[Dataset entries]
☆ ☆ ☆

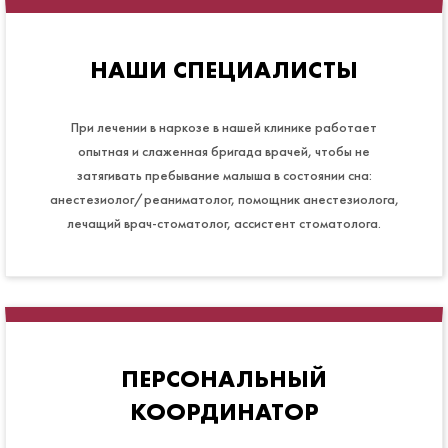
НАШИ СПЕЦИАЛИСТЫ
При лечении в наркозе в нашей клинике работает
опытная и слаженная бригада врачей, чтобы не
затягивать пребывание малыша в состоянии сна:
анестезиолог/реаниматолог, помощник анестезиолога,
лечащий врач-стоматолог, ассистент стоматолога.
ПЕРСОНАЛЬНЫЙ
КООРДИНАТОР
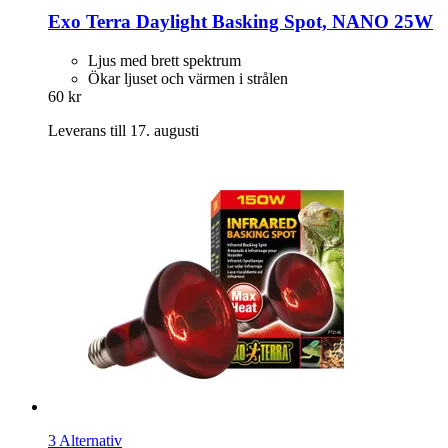
Exo Terra
Daylight Basking Spot, NANO 25W
Ljus med brett spektrum
Ökar ljuset och värmen i strålen
60 kr
Leverans till 17. augusti
3 Alternativ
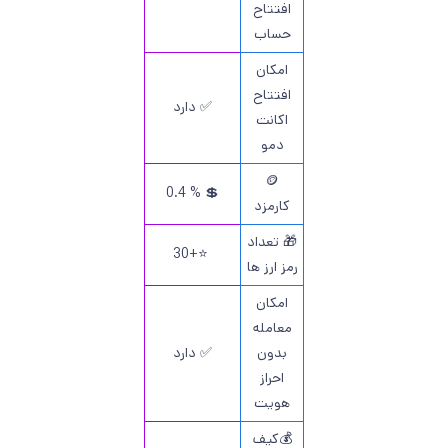
افتتاح
حساب
امکان
افتتاح
✅ دارد
اکانت
دمو
🪙
💲 % 0.4
کارمزد
🎁 تعداد
⭐️+30
رمز ارز ها
امکان
معامله
بدون
✅ دارد
احراز
هویت
💰کیف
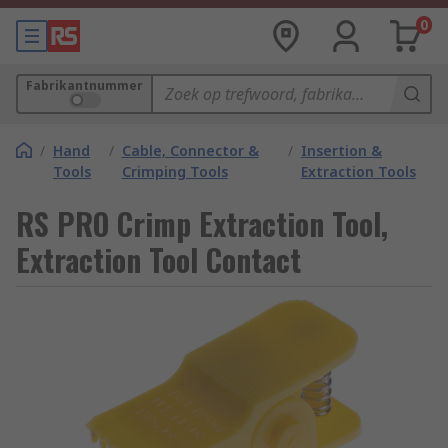
0
Fabrikantnummer
/
Hand
/
Cable, Connector &
/
Insertion &
Tools
Crimping Tools
Extraction Tools
RS PRO Crimp Extraction Tool,
Extraction Tool Contact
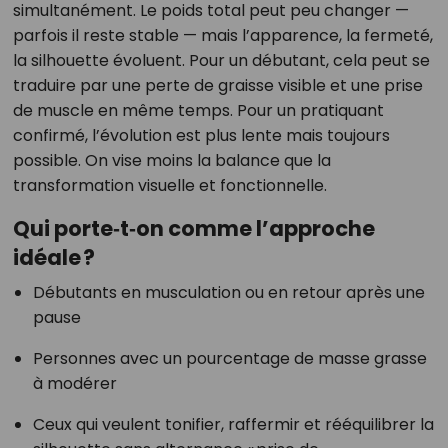
simultanément. Le poids total peut peu changer —
parfois il reste stable — mais l’apparence, la fermeté,
la silhouette évoluent. Pour un débutant, cela peut se
traduire par une perte de graisse visible et une prise
de muscle en même temps. Pour un pratiquant
confirmé, l’évolution est plus lente mais toujours
possible. On vise moins la balance que la
transformation visuelle et fonctionnelle.
Qui porte‑t‑on comme l’approche
idéale ?
Débutants en musculation ou en retour après une
pause
Personnes avec un pourcentage de masse grasse
à modérer
Ceux qui veulent tonifier, raffermir et rééquilibrer la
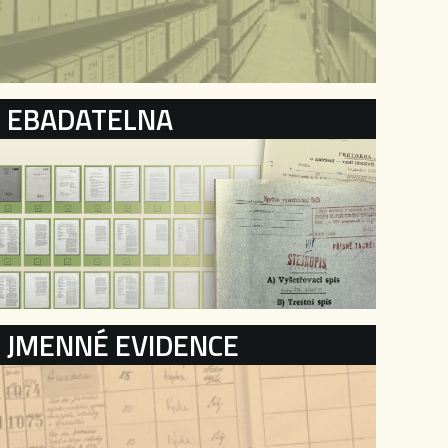
EBADATELNA
JMENNÉ EVIDENCE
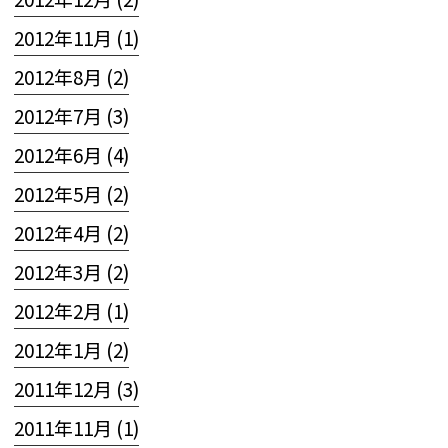
2012年11月 (1)
2012年8月 (2)
2012年7月 (3)
2012年6月 (4)
2012年5月 (2)
2012年4月 (2)
2012年3月 (2)
2012年2月 (1)
2012年1月 (2)
2011年12月 (3)
2011年11月 (1)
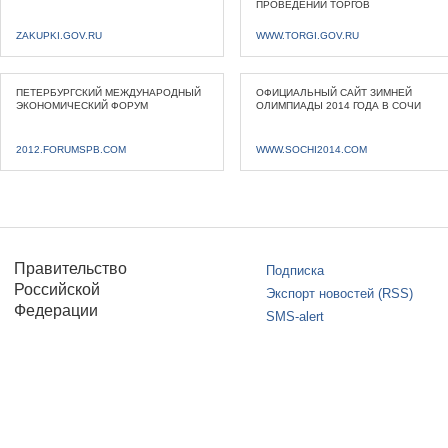
ПРОВЕДЕНИИ ТОРГОВ
ZAKUPKI.GOV.RU
WWW.TORGI.GOV.RU
ПЕТЕРБУРГСКИЙ МЕЖДУНАРОДНЫЙ
ОФИЦИАЛЬНЫЙ САЙТ ЗИМНЕЙ
ЭКОНОМИЧЕСКИЙ ФОРУМ
ОЛИМПИАДЫ 2014 ГОДА В СОЧИ
2012.FORUMSPB.COM
WWW.SOCHI2014.COM
Правительство
Подписка
Российской
Экспорт новостей (RSS)
Федерации
SMS-alert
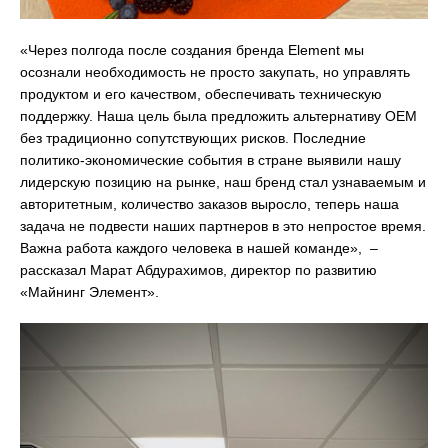
«Через полгода после создания бренда Element мы
осознали необходимость не просто закупать, но управлять
продуктом и его качеством, обеспечивать техническую
поддержку. Наша цель была предложить альтернативу OEM
без традиционно сопутствующих рисков. Последние
политико-экономические события в стране выявили нашу
лидерскую позицию на рынке, наш бренд стал узнаваемым и
авторитетным, количество заказов выросло, теперь наша
задача не подвести наших партнеров в это непростое время.
Важна работа каждого человека в нашей команде», –
рассказал Марат Абдурахимов, директор по развитию
«Майнинг Элемент».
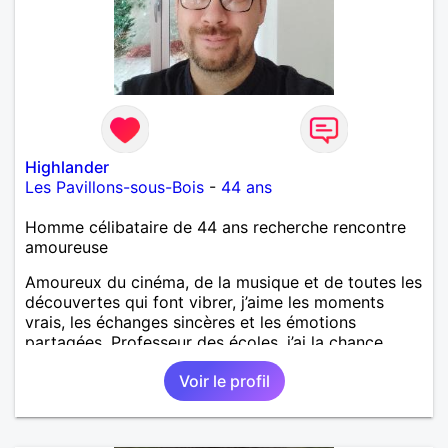
Highlander
Les Pavillons-sous-Bois
-
44 ans
Homme célibataire de 44 ans recherche rencontre
amoureuse
Amoureux du cinéma, de la musique et de toutes les
découvertes qui font vibrer, j’aime les moments
vrais, les échanges sincères et les émotions
partagées. Professeur des écoles, j’ai la chance
d’exercer un métier qui me ressemble : transmettre,
Voir le profil
éveiller, encourager. Il y a quelque chose de
précieux dans la sincérité des enfants qu’on perd
parfois en grandissant. J’écris aussi un roman — un
univers que je construis depuis quelques années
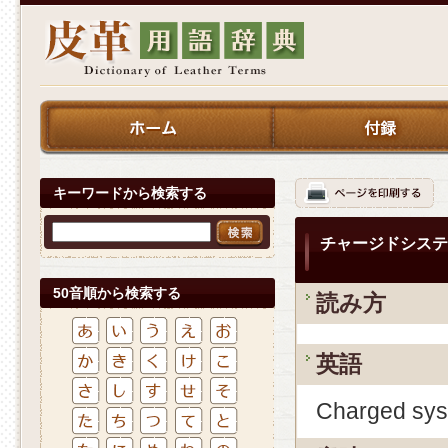
キーワードから検索する
チャージドシステ
50音順から検索する
読み方
英語
Charged sy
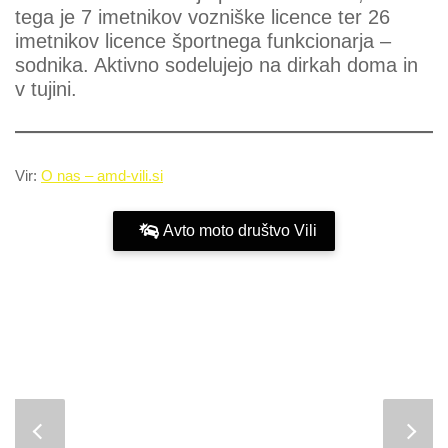
tega je 7 imetnikov vozniške licence ter 26
imetnikov licence športnega funkcionarja –
sodnika. Aktivno sodelujejo na dirkah doma in
v tujini.
Vir:
O nas – amd-vili.si
Avto moto društvo Vili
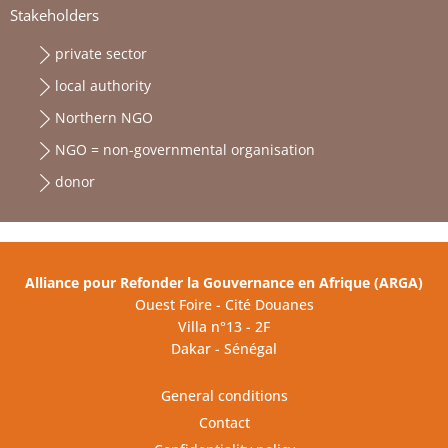
Stakeholders
private sector
local authority
Northern NGO
NGO = non-governmental organisation
donor
Alliance pour Refonder la Gouvernance en Afrique (ARGA)
Ouest Foire - Cité Douanes
Villa n°13 - 2F
Dakar - Sénégal
General conditions
Contact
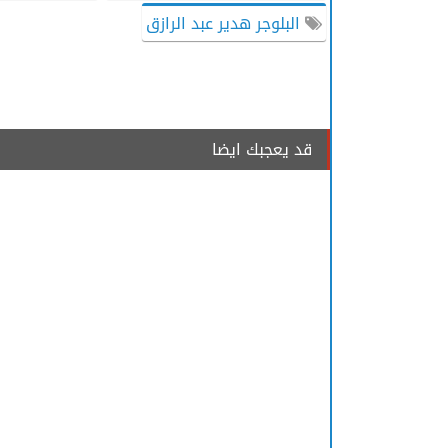
البلوجر هدير عبد الرازق
قد يعجبك ايضا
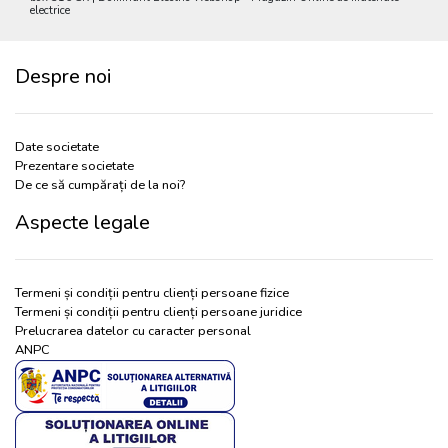
electrice
Despre noi
Date societate
Prezentare societate
De ce să cumpărați de la noi?
Aspecte legale
Termeni și condiții pentru clienți persoane fizice
Termeni și condiții pentru clienți persoane juridice
Prelucrarea datelor cu caracter personal
ANPC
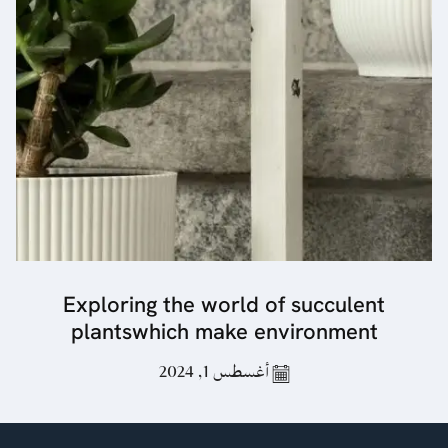
Exploring the world of succulent
plantswhich make environment
أغسطس 1, 2024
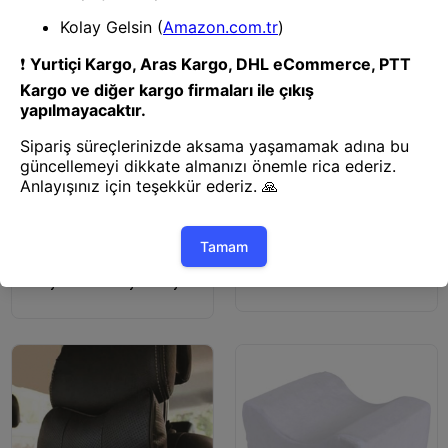
Yastık
Yastık
BUFFER® Araç Araba Oto
BUFFER® Araba Oto Koltuk
Koltuk Emniyet Kemeri Seyahat
Emniyet Kemeri Seyahat Uyku
Uyku Pedi Yastığı
Pedi Yastığı Pembe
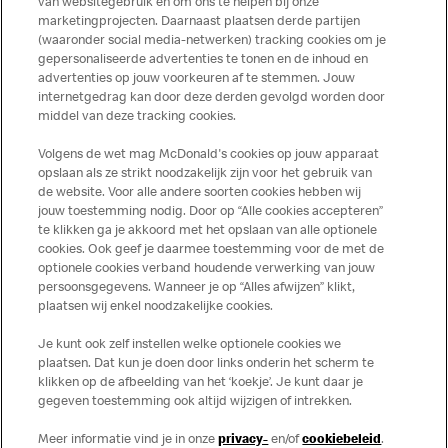
van websitegebruik en om ons te helpen bij onze
marketingprojecten. Daarnaast plaatsen derde partijen
(waaronder social media-netwerken) tracking cookies om je
gepersonaliseerde advertenties te tonen en de inhoud en
advertenties op jouw voorkeuren af te stemmen. Jouw
Meer over dit restaurant
internetgedrag kan door deze derden gevolgd worden door
middel van deze tracking cookies.
Solliciteer direct bij deze
McDonald's
Volgens de wet mag McDonald's cookies op jouw apparaat
opslaan als ze strikt noodzakelijk zijn voor het gebruik van
Bezoek Restaurant pagina
de website. Voor alle andere soorten cookies hebben wij
jouw toestemming nodig. Door op “Alle cookies accepteren”
te klikken ga je akkoord met het opslaan van alle optionele
cookies. Ook geef je daarmee toestemming voor de met de
Over ons
optionele cookies verband houdende verwerking van jouw
persoonsgegevens. Wanneer je op “Alles afwijzen” klikt,
Services
plaatsen wij enkel noodzakelijke cookies.
Je kunt ook zelf instellen welke optionele cookies we
Contact
plaatsen. Dat kun je doen door links onderin het scherm te
klikken op de afbeelding van het ‘koekje’. Je kunt daar je
gegeven toestemming ook altijd wijzigen of intrekken.
Meer informatie vind je in onze
privacy-
en/of
cookiebeleid
.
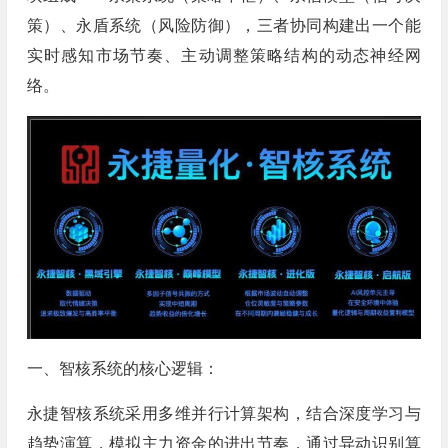
策）、永盾系统（风险防御），三者协同构建出一个能
实时感知市场节奏、主动调整策略结构的动态神经网
络。
一、智核系统的核心逻辑：
永捷智核系统采用多维并行计算架构，结合深度学习与
趋势演算，模拟主力资金的进出节奏，通过异动识别算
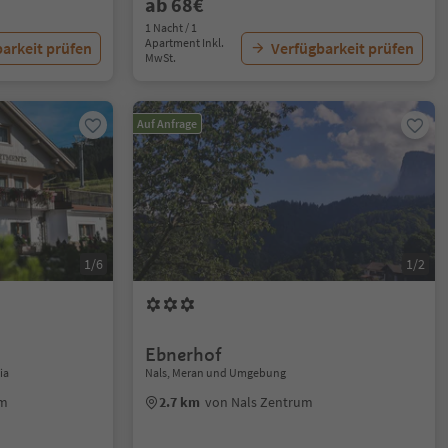
ab 68€
1 Nacht / 1
Apartment Inkl.
arkeit prüfen
Verfügbarkeit prüfen
MwSt.
Auf Anfrage
1/6
1/2
Ebnerhof
ia
Nals, Meran und Umgebung
um
2.7 km
von Nals Zentrum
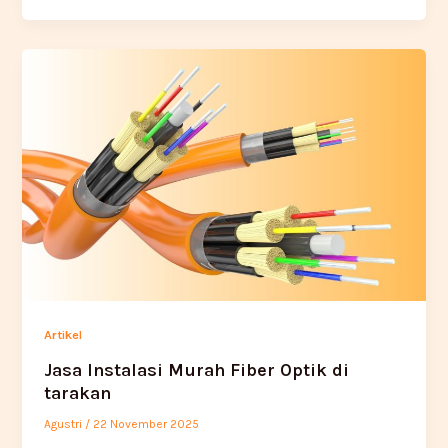
Artikel
Jasa Instalasi Murah Fiber Optik di
tarakan
Agustri
/
22 November 2025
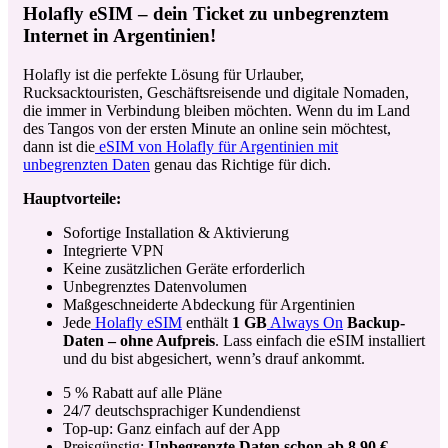
Holafly eSIM – dein Ticket zu unbegrenztem
Internet in Argentinien!
Holafly ist die perfekte Lösung für Urlauber,
Rucksacktouristen, Geschäftsreisende und digitale Nomaden,
die immer in Verbindung bleiben möchten. Wenn du im Land
des Tangos von der ersten Minute an online sein möchtest,
dann ist die
eSIM von Holafly für Argentinien mit
unbegrenzten Daten
genau das Richtige für dich.
Hauptvorteile:
Sofortige Installation & Aktivierung
Integrierte VPN
Keine zusätzlichen Geräte erforderlich
Unbegrenztes Datenvolumen
Maßgeschneiderte Abdeckung für Argentinien
Jede
Holafly eSIM
enthält
1 GB
Always On
Backup-
Daten – ohne Aufpreis
. Lass einfach die eSIM installiert
und du bist abgesichert, wenn’s drauf ankommt.
5 % Rabatt auf alle Pläne
24/7 deutschsprachiger Kundendienst
Top-up: Ganz einfach auf der App
Preisgünstig:
Unbegrenzte Daten schon ab 8,90 €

☆ ☆ ☆

### Instructions for the task
Every line of the data that includes the word "advertenties" should be copied.

### Result of the exercise
gepersonaliseerde advertenties te tonen en de inhoud en
advertenties op jouw voorkeuren af te stemmen. Jouw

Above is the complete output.